En muchos aspectos había él llegado tarde a Fernanda. Unas mil canas y desveladas tarde; cientos de libros y botellas tarde; docenas de frustraciones y colesteroles tarde; dos o tres arrugas y gonorreas tarde.

Su mente había olvidado muchos de esos agravios, pero su cuerpo guardaba, en testimonio de un deterioro acumulado, eficaz memoria de todos y cada uno de ellos. Era, en fin, ese cuerpo sombra de aquel otro menos dañado, el que había conservado encendido un fuego ante el altar de Fernanda, y el que ahora llegaba como buenamente podía a esa cita tan largamente deseada.

Pero él sabría, se prometió recuperando el ánimo, compen­sar con ardor, con experiencia, con entrega, lo que ella le aventajaba en estética. Así que redobló la demora, la tardanza provocativa y esmerada de su lengua en cada milímetro del cuerpo fogoso que comenzaba ya claramente a acelerar sus ondulaciones.
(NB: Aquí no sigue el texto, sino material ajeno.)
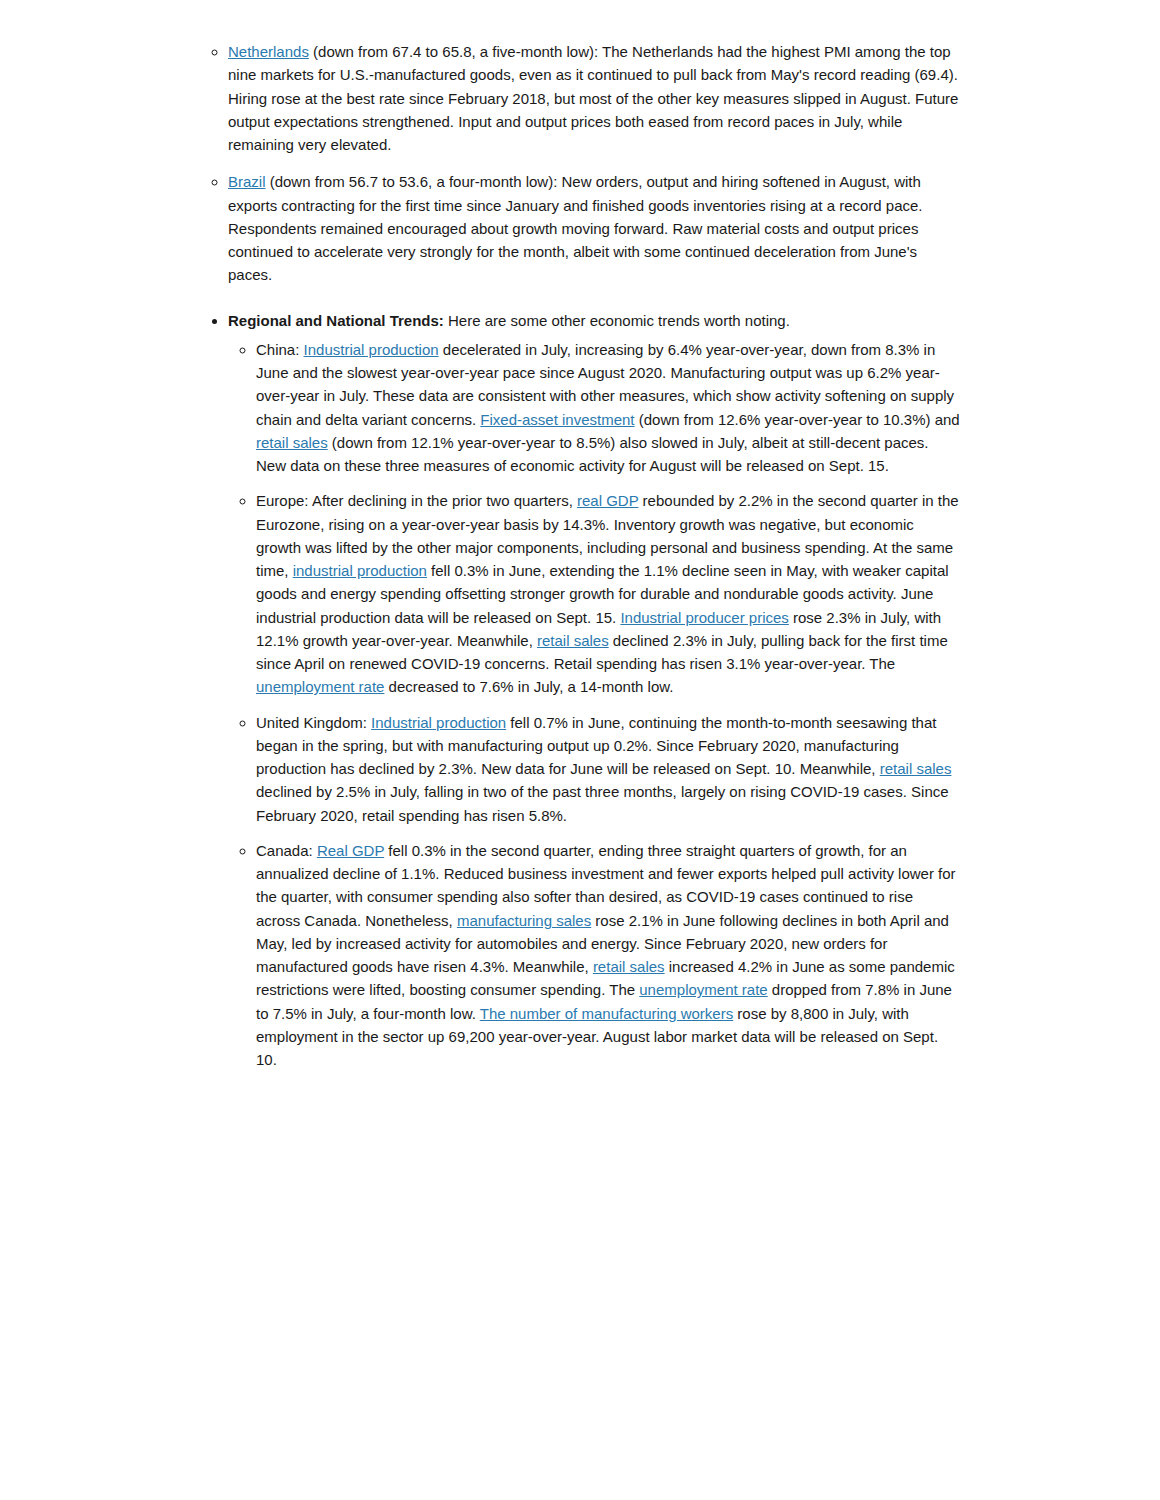Netherlands (down from 67.4 to 65.8, a five-month low): The Netherlands had the highest PMI among the top nine markets for U.S.-manufactured goods, even as it continued to pull back from May's record reading (69.4). Hiring rose at the best rate since February 2018, but most of the other key measures slipped in August. Future output expectations strengthened. Input and output prices both eased from record paces in July, while remaining very elevated.
Brazil (down from 56.7 to 53.6, a four-month low): New orders, output and hiring softened in August, with exports contracting for the first time since January and finished goods inventories rising at a record pace. Respondents remained encouraged about growth moving forward. Raw material costs and output prices continued to accelerate very strongly for the month, albeit with some continued deceleration from June's paces.
Regional and National Trends: Here are some other economic trends worth noting.
China: Industrial production decelerated in July, increasing by 6.4% year-over-year, down from 8.3% in June and the slowest year-over-year pace since August 2020. Manufacturing output was up 6.2% year-over-year in July. These data are consistent with other measures, which show activity softening on supply chain and delta variant concerns. Fixed-asset investment (down from 12.6% year-over-year to 10.3%) and retail sales (down from 12.1% year-over-year to 8.5%) also slowed in July, albeit at still-decent paces. New data on these three measures of economic activity for August will be released on Sept. 15.
Europe: After declining in the prior two quarters, real GDP rebounded by 2.2% in the second quarter in the Eurozone, rising on a year-over-year basis by 14.3%. Inventory growth was negative, but economic growth was lifted by the other major components, including personal and business spending. At the same time, industrial production fell 0.3% in June, extending the 1.1% decline seen in May, with weaker capital goods and energy spending offsetting stronger growth for durable and nondurable goods activity. June industrial production data will be released on Sept. 15. Industrial producer prices rose 2.3% in July, with 12.1% growth year-over-year. Meanwhile, retail sales declined 2.3% in July, pulling back for the first time since April on renewed COVID-19 concerns. Retail spending has risen 3.1% year-over-year. The unemployment rate decreased to 7.6% in July, a 14-month low.
United Kingdom: Industrial production fell 0.7% in June, continuing the month-to-month seesawing that began in the spring, but with manufacturing output up 0.2%. Since February 2020, manufacturing production has declined by 2.3%. New data for June will be released on Sept. 10. Meanwhile, retail sales declined by 2.5% in July, falling in two of the past three months, largely on rising COVID-19 cases. Since February 2020, retail spending has risen 5.8%.
Canada: Real GDP fell 0.3% in the second quarter, ending three straight quarters of growth, for an annualized decline of 1.1%. Reduced business investment and fewer exports helped pull activity lower for the quarter, with consumer spending also softer than desired, as COVID-19 cases continued to rise across Canada. Nonetheless, manufacturing sales rose 2.1% in June following declines in both April and May, led by increased activity for automobiles and energy. Since February 2020, new orders for manufactured goods have risen 4.3%. Meanwhile, retail sales increased 4.2% in June as some pandemic restrictions were lifted, boosting consumer spending. The unemployment rate dropped from 7.8% in June to 7.5% in July, a four-month low. The number of manufacturing workers rose by 8,800 in July, with employment in the sector up 69,200 year-over-year. August labor market data will be released on Sept. 10.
Aspirando con fruición los diversos aromas de cada región de la piel explorada, Martín empezó a entender la maliciosa sabiduría de los espejos repartidos por la recámara. Desde la cama, y solamente desde ella, se descubría que la distribución de los espejos no era caprichosa. Estaban perfectamente orien­tados para crear en su conjunto una escenografía despiadada y simultánea, desde todos los ángulos posibles, de cuanto en la cama ocurría. Así, formaban una suerte de ojo de mosca del erotismo doméstico, una especie de foro a la impudicia, dise­ñado para el exclusivo solaz de los ocupantes de ese mullido tabernáculo de voluptuosidad. Lo cual le hizo recordar aquella falsa cita de Borges sobre lo abominables que son la cópula y los espejos, porque multiplican y divulgan el visible universo, que es una ilusión o más precisamente un sofisma.